# Instruction
Return the data below exactly as given, except for the images.

Page images and extracted text

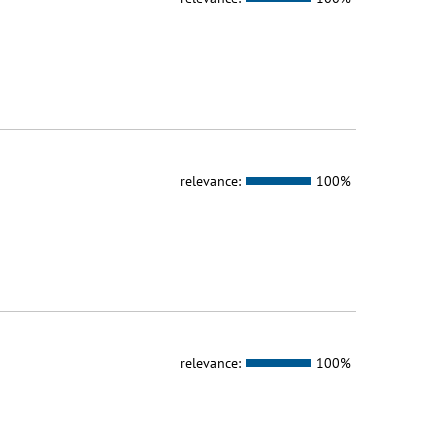
relevance:
100%
relevance:
100%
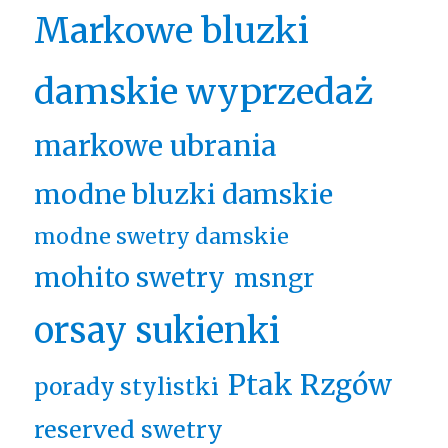
Markowe bluzki
damskie wyprzedaż
markowe ubrania
modne bluzki damskie
modne swetry damskie
mohito swetry
msngr
orsay sukienki
Ptak Rzgów
porady stylistki
reserved swetry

# Answer
relevance:
100%
relevance:
100%
Markowe bluzki
damskie wyprzedaż
markowe ubrania
modne bluzki damskie
modne swetry damskie
mohito swetry
msngr
orsay sukienki
Ptak Rzgów
porady stylistki
reserved swetry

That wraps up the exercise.